A placa em Inwood Hill Park diz: “Segundo a lenda, neste site da principal aldeia de Manhattan, Peter Minuit em 1626 comprou a ilha de Manhattan por bugigangas e miçangas que valem cerca de 60 florins.” O acordo foi provavelmente feito em Fort Amsterdam., localizado na parte baixa de Manhattan, de acordo com a Penney. O lenape, no entanto, viveu nessa área, e os visitantes ainda podem ver cavernas que supostamente usaram para abrigo.
O Lenape provavelmente viu a “venda” de Manhattan como um acordo para dividir a terra, mas não para vendê-la, dizem ambos, Penney e Zunigha. Os holandeses, no entanto, viam como uma venda adequada, e eles queriam que os indígenas deixassem o que eles consideravam como “sua” terra. Cartas e notas da época documentam a frustração dos holandeses com os indígenas que não deixariam a terra, incluindo uma queixa registrada em uma reunião do conselho de Nova Amsterdã em 25 de maio de 1660, segundo a qual “os selvagens não retirariam da terra que haviam comprado”. ”Aos quais os indígenas responderam que só venderam a grama na terra, não a própria terra.
O monumento nunca construído em Staten Island teria sido o maior e mais visível monumento para os nativos americanos na área, mas os retrataria como uma “raça em extinção”, como Wanamaker os via. O registro do congresso da terra até mesmo fala do monumento como dedicado à “memória do índio norte-americano”, como se eles já tivessem desaparecido.
Mas enquanto os memoriais comemoram a história - ou o mito - do povo lenape, sua cultura permanece viva nas comunidades tribais modernas. Em Bartlesville, onde vive Zunigha, a tribo de índios Delaware hospeda acampamentos de verão para que as crianças aprendam práticas espirituais, danças e canções Lenape. Eles também garantiram subsídios para ajudar a revitalizar a língua Lenape, em perigo de extinção, da qual restam apenas poucos oradores fluentes no Canadá e nos Estados Unidos.
Jim Rementer estudou a linguagem Lenape por mais de 50 anos. Originalmente da Pensilvânia, onde ele aprendeu sobre o Lenape, ele se mudou para Oklahoma na década de 1960 e aprendeu a língua dos anciões tribais em Bartlesville. Desde então, ele deu aulas e ajudou a criar o Lenape Talking Dictionary, que inclui aulas on-line com áudio.
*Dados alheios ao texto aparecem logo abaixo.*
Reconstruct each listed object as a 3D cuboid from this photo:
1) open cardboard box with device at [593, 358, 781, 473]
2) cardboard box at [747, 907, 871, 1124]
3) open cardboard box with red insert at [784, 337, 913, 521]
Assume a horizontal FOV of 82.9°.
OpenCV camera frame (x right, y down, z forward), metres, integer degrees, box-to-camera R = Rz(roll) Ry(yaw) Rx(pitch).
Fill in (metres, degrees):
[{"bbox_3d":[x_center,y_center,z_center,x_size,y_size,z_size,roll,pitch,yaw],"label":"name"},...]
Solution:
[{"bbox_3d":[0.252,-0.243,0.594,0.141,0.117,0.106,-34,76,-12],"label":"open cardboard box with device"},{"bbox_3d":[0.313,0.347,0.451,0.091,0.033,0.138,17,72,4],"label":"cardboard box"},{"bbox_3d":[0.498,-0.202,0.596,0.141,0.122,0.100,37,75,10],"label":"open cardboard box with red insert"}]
Não há falantes nativos de línguas Lenape em Oklahoma hoje, mas Rementer diz que o interesse em aprender a língua permanece.
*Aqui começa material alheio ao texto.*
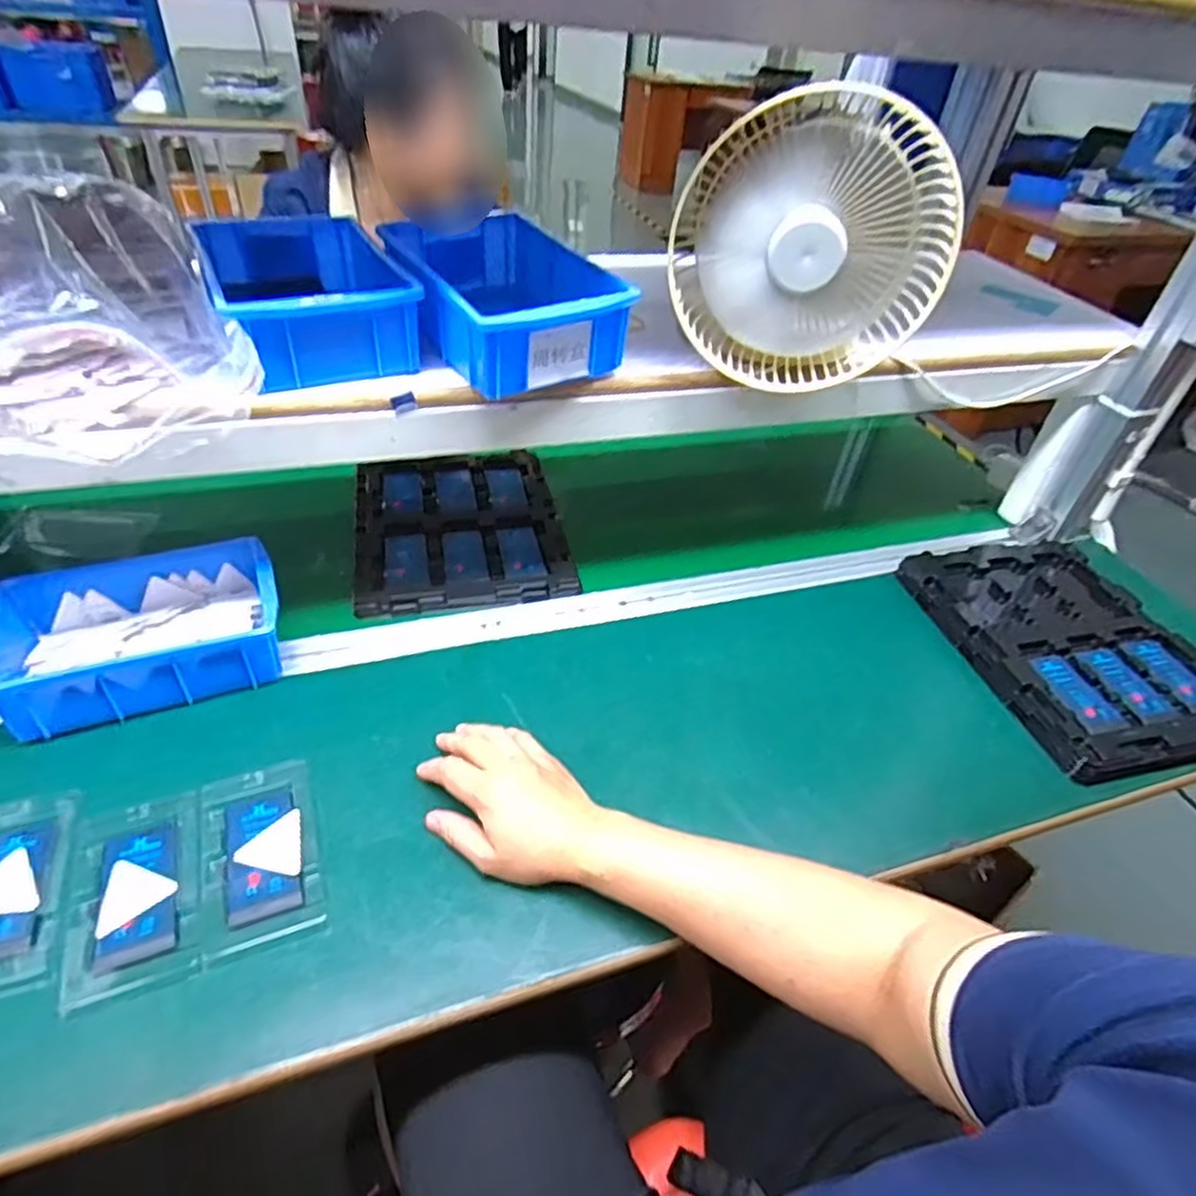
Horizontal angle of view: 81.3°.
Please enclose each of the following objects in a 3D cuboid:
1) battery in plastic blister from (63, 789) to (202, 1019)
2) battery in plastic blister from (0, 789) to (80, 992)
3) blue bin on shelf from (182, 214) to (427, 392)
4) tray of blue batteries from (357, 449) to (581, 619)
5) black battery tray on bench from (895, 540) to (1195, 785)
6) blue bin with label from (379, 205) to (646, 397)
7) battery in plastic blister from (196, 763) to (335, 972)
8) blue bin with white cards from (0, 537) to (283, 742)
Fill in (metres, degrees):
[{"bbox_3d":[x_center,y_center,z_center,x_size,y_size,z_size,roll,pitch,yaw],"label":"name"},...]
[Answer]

"Tem muitos laços culturais com o povo Lenape", disse Rementer. “Pelo menos lhes dá um conhecimento básico não apenas da língua, mas também das crenças religiosas e assim por diante. E é sempre bom poder orar em sua língua nativa. ”
* Nota do editor, 8 de outubro de 2018: Esta história foi editada para refletir que o Ramapough é reconhecido por Nova Jersey, não pelo estado de Delaware.

Zunigha se considera "quase um falante parcial" da linguagem Lenape, mas ele sabe como orar. Ele admite que muito do conhecimento ancestral foi perdido com o tempo, como o Lenape foi morto ou forçado a assimilar ou migrar, mas ele insiste que a cultura nunca foi perdida, em parte devido à sobrevivência da língua.
"Um caminho sempre é mostrado porque ainda estamos aqui", disse Zunigha. “Temos pessoas, inclusive eu, que podem orar em nossa língua, realizar cerimônias e lembrar dos ancestrais. Quando fazemos isso, somos abençoados com o dom do criador, com a continuidade de nossa cultura para mais uma geração. Nós apenas tentamos aprender e praticar.